Le difficile équilibre d’un positionnement correct

Adolfo Maldonado.

Médecin, membre de Acción Ecológica et cofondateur de la Clinique de l’environnement (http://www.clinicambiental.org/) en Équateur.

Selon le dictionnaire de l’Académie royale de la langue espagnole (RAE), l’une des significations du suffixe “isme” est « de former des noms qui signifient habituellement “doctrine”, “système”, “école” ou “mouvement”, ainsi que “attitude”, “tendance” ou “qualité”, … » et donne notamment comme exemples communisme, socialisme, capitalisme, féminisme, véganisme. Dans chacun de ces cas, on trouve des tendances de différentes nuances de gris, des plus radicales aux plus tièdes.

Pas de mot pour le nommer

Cependant, le masculinisme n’existe pas, il est directement appelé machisme qui, comme le nazisme, ne comporte pas d’échelle de gris : il est extrême, violent et destructeur de l’autre. C’est peut-être à cause de cela, parce que ce substantif fait défaut, que l’on a commencé à parler « d’autres masculinités », comme il a aussi été dit dans les Forums sociaux, « qu’un autre monde est possible » : un désir qui parle davantage de ce dont on ne veut pas (ce qui existe), bien que l’on ne sache pas très bien ce qu’il pourrait être, qui n’a pas de forme et qui reste à construire.

Le mot “masculinisme” ne figure pas dans le dictionnaire de la RAE, alors que depuis plus d’un siècle, c’est le terme qui est utilisé, dans le monde anglo-saxon, non pas comme une manière de reconstruire l’identité masculine à partir des « autres masculinités », mais comme un processus de confrontation avec le féminisme, une sorte d’antiféminisme, agissant aussi comme une doctrine, un système ou un mouvement.

La peur de l’autre est une conséquence de la perte de communauté

Je me sens écologiste, naturaliste, humaniste, animaliste et avec un engagement social et communautaire clair, car je comprends que tout cela défend et prend soin de la vie dans ses sens les plus étendus et les plus profonds ; mais j’avoue que je ne peux pas me définir comme féministe.

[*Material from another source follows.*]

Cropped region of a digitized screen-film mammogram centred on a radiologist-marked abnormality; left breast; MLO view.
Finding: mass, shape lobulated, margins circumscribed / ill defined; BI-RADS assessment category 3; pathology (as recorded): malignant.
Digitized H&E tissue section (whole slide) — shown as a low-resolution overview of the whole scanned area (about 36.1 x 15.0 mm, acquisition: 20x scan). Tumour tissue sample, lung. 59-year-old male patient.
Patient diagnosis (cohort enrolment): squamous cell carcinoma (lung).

Tout d’abord parce que je crois que le sens du féminisme, du moins le plus visible, est celui des femmes pour les femmes, en ce sens qu’il s’est construit avec un fort besoin de discrimination positive, sans doute nécessaire, mais qui aujourd’hui peut frôler de nouvelles formes d’exclusion.

Je me suis moi-même senti discriminé à un moment donné lorsque, au nom de la parité des sexes, on m’a refusé la parole, lorsque j’ai essayé de présenter les résultats d’une étude qui dénonce la condamnation de 200 femmes à mort par cancer dans les zones pétrolières, parce que les glandes avec lesquelles je parle ne sont pas adéquates. La représentation est forcée, non pas par le contenu mais par les formes. Combien de fois les hommes ne sont-ils pas disqualifiés par le simple fait d’être des hommes, et leur condition violente et abusive est implicite dans cette exclusion ?

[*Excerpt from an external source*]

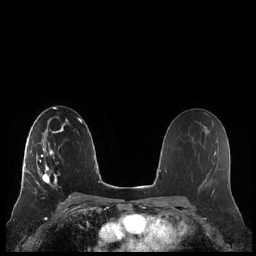
Breast MRI (dynamic contrast-enhanced), one axial slice; slice 131 of 248 in the series (ordered by position); dynamic contrast-enhanced series, time point 2 of 7 at this slice position (early post-contrast); 1.5 T; TE 1.9 ms, TR 4.1 ms; 0.8 mm slice thickness; 256 × 256 image matrix, field of view 340 × 340 mm. Female patient.
Annotated regions visible in this slice (semi-automatic segmentation, software-assisted and operator-edited):
- enhancing-tissue mask used for the functional tumour volume (all voxels passing the contrast-enhancement thresholds inside the analysis volume; usually the tumour): box from (x=20, y=132) to (x=57, y=193) px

J’ai un ami en prison, un leader contre l’exploitation pétrolière, accusé par une mère d’avoir voulu violer sa fille mineure. L’accusation est clairement fausse, et je sais que cette mère a touché de grosses sommes de la part de la compagnie pétrolière pour faire disparaître ce dirigeant ; mais pour les juges qui l’ont jugé, l’accusation a suffi à faire du crime un fait et de la condamnation une réalité. Les entreprises utilisent ces astuces pour criminaliser la simple protestation, en profitant du punitivisme du féminisme. J’en suis arrivé à craindre qu’une femme s’assoie à côté de moi dans le bus, lors de longs voyages en Amazonie, et qu’à un moment indéterminé, elle m’accuse sans raison d’une quelconque forme d’abus.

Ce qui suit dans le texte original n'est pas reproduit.